▶ _Exercise aim_: Write out word for word the stretch of the road trip thread from "My wife and" through "you can recommend?".

# Topics > Fall & Winter RoadTrips >  Orlando to San Francisco in October

## Steve285

My wife and I are moving to California in October. We'll be driving a Saab 93 sedan. We're looking to get in a few days of sightseeing to break up the string of long haul days (10-12 hrs each). We enjoy local food, bars, history and nature. We'll be staying in hotels and we'll have our 1 year old bulldog with us. Looking for your thoughts or suggestions on the route below. Any great restaurants, scenic routes, attractions, etc that you can recommend?

Orlando to New Orleans via 75N, 10WFull day in New OrleansNew Orleans to Wichita Falls TX via 10W, 49N, 20W, 287NWichita Falls to Santa Fe NM via 287N, 40W, 285NFull day in Santa Fe and surrounding areaSanta Fe to Grand Canyon via 25S, 40W, 180WFull day in Grand CanyonGrand Canyon to LA via 64W, 40W, 15S, 10WFull day in LA (visiting friends)LA to San Francisco via 1N

----------


## Lifemagician

Hi Steve, and Welcome to the Great American RoadTrip Forum.

You may need to rethink your last leg.  LA to SF on I-5 is an easy days drive; on 101 it is a long days drive; but if you want to take the (spectacular) Pacific Coast Highway, you will have to allow two days for that. 

Lifey

----------


## Steve285

Thanks Lifey. Any suggestions for a good stopping point along the way?

----------


## Lifemagician

Sure!  

There are many lovely places, but I think Cambria would be the nicest.  If you don't get quite that far, San Luis Obispo is also nice, though a much bigger place, and not actually on the coast.  And you would want to get at least that far if you are going to enjoy the second day.

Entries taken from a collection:
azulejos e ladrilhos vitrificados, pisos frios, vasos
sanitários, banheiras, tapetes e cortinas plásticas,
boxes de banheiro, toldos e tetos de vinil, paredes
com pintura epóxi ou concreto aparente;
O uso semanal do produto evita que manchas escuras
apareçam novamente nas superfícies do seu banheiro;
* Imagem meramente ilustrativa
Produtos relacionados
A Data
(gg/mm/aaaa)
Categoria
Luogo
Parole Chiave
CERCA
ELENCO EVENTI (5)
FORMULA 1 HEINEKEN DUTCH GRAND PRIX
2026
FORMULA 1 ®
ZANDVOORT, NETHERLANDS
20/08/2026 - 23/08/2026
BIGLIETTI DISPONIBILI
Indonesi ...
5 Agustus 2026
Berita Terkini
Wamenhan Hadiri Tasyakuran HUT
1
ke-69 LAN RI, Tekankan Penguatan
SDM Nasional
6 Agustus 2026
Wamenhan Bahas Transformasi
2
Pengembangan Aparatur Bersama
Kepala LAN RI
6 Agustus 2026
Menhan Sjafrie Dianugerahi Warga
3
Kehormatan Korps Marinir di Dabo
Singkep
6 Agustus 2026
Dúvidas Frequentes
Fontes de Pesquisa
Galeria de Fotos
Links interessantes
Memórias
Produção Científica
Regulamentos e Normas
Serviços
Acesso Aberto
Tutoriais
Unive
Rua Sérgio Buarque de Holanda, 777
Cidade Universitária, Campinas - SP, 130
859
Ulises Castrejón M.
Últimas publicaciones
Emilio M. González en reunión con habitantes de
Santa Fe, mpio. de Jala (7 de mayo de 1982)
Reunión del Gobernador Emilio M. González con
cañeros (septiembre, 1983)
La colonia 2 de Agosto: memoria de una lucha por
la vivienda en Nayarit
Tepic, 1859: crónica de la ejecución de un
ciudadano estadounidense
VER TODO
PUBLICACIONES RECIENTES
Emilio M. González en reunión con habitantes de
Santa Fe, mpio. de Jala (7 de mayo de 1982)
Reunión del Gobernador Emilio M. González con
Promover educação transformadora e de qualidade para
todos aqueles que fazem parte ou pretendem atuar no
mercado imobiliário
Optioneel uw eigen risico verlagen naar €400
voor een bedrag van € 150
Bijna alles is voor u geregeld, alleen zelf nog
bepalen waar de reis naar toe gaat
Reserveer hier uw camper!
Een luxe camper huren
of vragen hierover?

▶ _Result_:
My wife and I are moving to California in October. We'll be driving a Saab 93 sedan. We're looking to get in a few days of sightseeing to break up the string of long haul days (10-12 hrs each). We enjoy local food, bars, history and nature. We'll be staying in hotels and we'll have our 1 year old bulldog with us. Looking for your thoughts or suggestions on the route below. Any great restaurants, scenic routes, attractions, etc that you can recommend?